Monday September 25th, 2017 7:25AM

NW Ga. storm damage put at $75M; Gainesville fared 'very well'

By The Associated Press
  Contact Editor
ADAIRSVILLE, Ga. (AP) -- Georgia's fire and insurance commissioner put the initial damage estimate from Wednesday's tornadoes in northwest Georgia at $75 million.

The twisters struck Calhoun and Adairsville.

State Insurance and Safety Fire Commissioner Ralph Hudgens said Wednesday the $75 million estimate is for insured losses.

"That figure will rise as new claims are reported," Hudgens said.

National Weather Service crews were also out Thursday, assessing storm damage in the two communities. Crews were also planning to assess damage from possible tornadoes in Floyd, Paulding and Gilmer counties before confirming how many tornadoes struck the state Wednesday, a spokesman said.

Meanwhile, in Gainesville and other parts of northeast Georgia, torrential rains were the problem, causing some street flooding and flooding a mobile home park in the city's south side. (See separate story.) Rainfall amounts in the immediate Gainesville area included 2.26 inches in Gainesville at the airport, 2.41 inches at radio station WCON in Cornelia, and 1.48 inches in Sugar Hill. There were no reports of any wind damage in the Gainesville area. The top wind gust at the Gainesville airport was 34 miles-an-hour.

Gainesville's mayor noted Thursday that the town weathered the storm that caused heavy damage and death elsewhere in Georgia. Danny Dunagan said all that runoff was a bit too much for the city's drainage system.
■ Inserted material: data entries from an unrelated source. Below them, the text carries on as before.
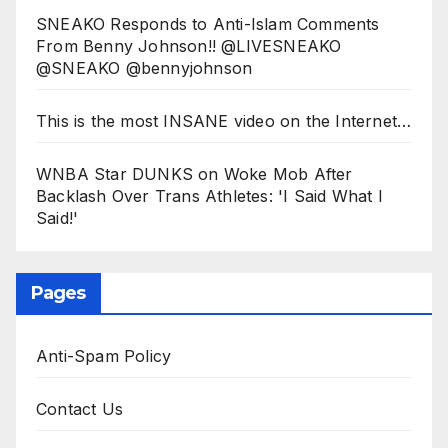
SNEAKO Responds to Anti-Islam Comments
From Benny Johnson!! @LIVESNEAKO
@SNEAKO @bennyjohnson
This is the most INSANE video on the Internet…
WNBA Star DUNKS on Woke Mob After
Backlash Over Trans Athletes: 'I Said What I
Said!'
Pages
Anti-Spam Policy
Contact Us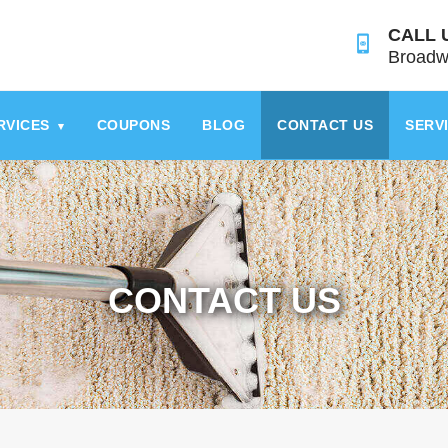
CALL 
Broadw
RVICES
COUPONS
BLOG
CONTACT US
SERV
▾
CONTACT US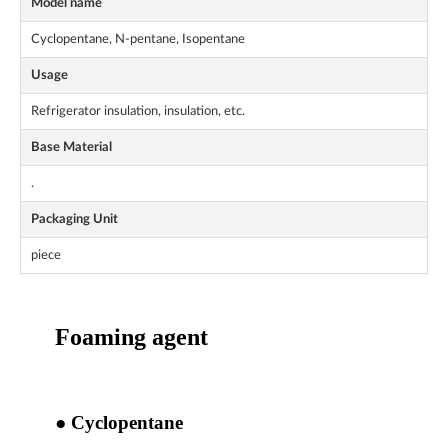
Model name
Cyclopentane, N-pentane, Isopentane
Usage
Refrigerator insulation, insulation, etc.
Base Material
.
Packaging Unit
piece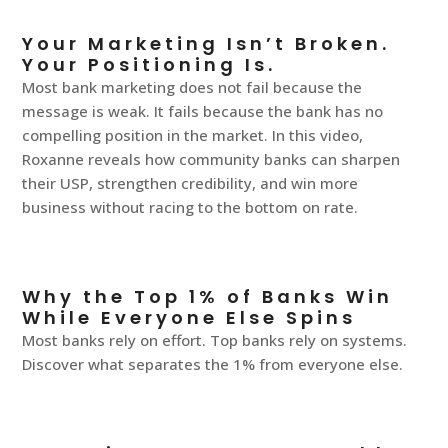
Your Marketing Isn’t Broken.
Your Positioning Is.
Most bank marketing does not fail because the
message is weak. It fails because the bank has no
compelling position in the market. In this video,
Roxanne reveals how community banks can sharpen
their USP, strengthen credibility, and win more
business without racing to the bottom on rate.
Why the Top 1% of Banks Win
While Everyone Else Spins
Most banks rely on effort. Top banks rely on systems.
Discover what separates the 1% from everyone else.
"There's just not much you can do about it when you have that much rain that quick," Dunagan said. "We had some minor flooding but really, we fared very well."

In Adairsville, 51-year-old Anthony Raines was killed when a tree crashed onto his mobile home. Several injuries were also reported.
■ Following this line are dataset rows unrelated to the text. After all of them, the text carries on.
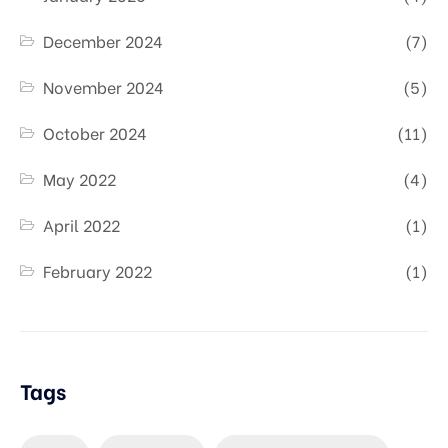
December 2024
(7)
November 2024
(5)
October 2024
(11)
May 2022
(4)
April 2022
(1)
February 2022
(1)
Tags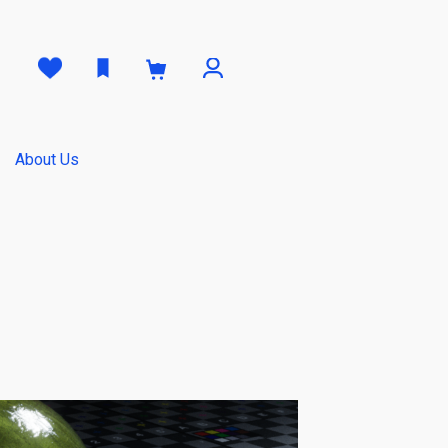
0
About Us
About 9,600 customers remained without power early Thursday morning, with 2,500 of them in the northwest part of the state, Georgia Power reported.

By 5 a.m. Thursday, Georgia's electric membership cooperatives had reduced the number of its customers without power to fewer than 5,000 in north Georgia -- down from 14,000 Wednesday.

About 10 people stayed overnight at a shelter in hard-hit Adairsville, American Red Cross spokesman Ruben Brown said early Thursday. The Red Cross has opened a second shelter at a Baptist Church in Calhoun, Brown said.

The Red Cross has emergency vehicles in the areas and plans to pinpoint where needs are greatest as it decides how long the shelters will continue to operate, said Red Cross spokeswoman Sherry Nicholson.

"During disasters these things are fluid," she said. "We'll see what happens today and see if the need continues."

The strength of winds in the storm system that struck Georgia was "extremely unusual," the National Weather Service said in an analysis of what happened. Though the line of storms was weakening, very strong winds near the surface continued.

"Being so close to the ground, these winds would be able to reach the surface and were largely independent of the individual storm strength, meaning severe winds would be possible regardless of the storm intensity," the weather service said in its storm analysis.

Also, despite an overall weakening trend in the line of storms, "we still had healthy storms as the line moved into western Georgia with sufficient lift to take advantage low level wind shear and produce the unfortunate Adairsville tornado."